What would the federal government do with all this information, if it were turned in? The commission and that vice chairman, Kansas Secretary of State Kris Kobach, won’t say. But it’s common knowledge that should the data get into demonstrably hackable federal computers, it would be fair game for almost anyone from corporations to foreign powers like Russia, which already has an alleged history of stealing electoral data bases.

This was the second major assault by Trump’s administration on citizen privacy, the first coming when his appointees to the Federal Communications Commission announced in May they plan to rescind previous “net neutrality” rules that prohibit commercial use of customer information held by internet service providers.

California was the first state to react to the voter information demands, with Secretary of State Alex Padilla announcing the day the demands arrived that he would fill none of them. Within a week, he was joined by the top voting officials of 43 other states, including many considered rock-ribbed Republican red, like Kentucky, Indiana and Mississippi.

Said Padilla, “I will not provide sensitive voter information to a commission that has already inaccurately passed judgment that millions of Californians voted illegally (in 2016). California’s participation would only serve to legitimize the false and already debunked claims of massive voter fraud made by the President, the vice president and Mr. Kobach.”

His GOP counterpart in Mississippi was more colorful. “They can go jump in the Gulf of Mexico and Mississippi is a great state to launch from,” said Delbert Hosemann. Louisiana Republican Tom Schedler added that, “The commission has quickly politicized its work by asking for an incredible amount of voter data that I have (always) refused to release.”

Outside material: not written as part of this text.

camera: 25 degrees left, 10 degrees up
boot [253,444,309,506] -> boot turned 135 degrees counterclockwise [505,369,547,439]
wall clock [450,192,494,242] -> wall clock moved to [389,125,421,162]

Fortunately for voters who could be at risk for identity theft if Padilla and his colleagues complied with commission demands, Kobach’s group (formally headed by Vice President Mike Pence) has no subpoena powers and there is no known penalty for not cooperating. Maybe that’s why Kobach is refusing one of his own demands. It is also true that the Constitution gives each state the power to conduct its own elections.

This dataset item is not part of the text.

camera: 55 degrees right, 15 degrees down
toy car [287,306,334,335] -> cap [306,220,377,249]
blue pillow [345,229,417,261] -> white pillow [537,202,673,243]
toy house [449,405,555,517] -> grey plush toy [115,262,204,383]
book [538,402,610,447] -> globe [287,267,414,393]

But Padilla was probably correct, too, in guessing that Kobach & Co. have already decided what their report (due in mid-2018) will say. He’s the one who spurred Trump to claim that his loss of the popular vote to Hillary Clinton last year was solely because of illegal immigrant voters.

Neither Trump nor Kobach ever presented evidence for the claim of massive illegal voting, a charge Kobach has made for at least 10 years, since his days as a lawyer for the Federation for American Immigration Reform, long classed as a hate group by the Southern Poverty Law center.

As secretary of state, Kobach has tried for years to ferret out illegal aliens voting in Kansas. Wikipedia reports that as of last spring, he had found six cases of illegal voting in his six-plus years in office; all involved double voting, none by undocumented persons.

As Padilla noted, there is no basis for or proof of claims that massive illegal immigrant voting occurs or ever has. Republicans first made the claim when Democrat Loretta Sanchez in 1996 ousted longtime Orange County GOP Congressman Robert Dornan, one of the biggest upsets ever in California politics. The GOP majority in the House investigated then for electoral irregularities, but found so few even it had to admit the phenomenon was insignificant.

The bottom line: This is one more form of California resistance to Trump administration attempts at actions that are political anathema here. Resistance has never been more justified than in this case.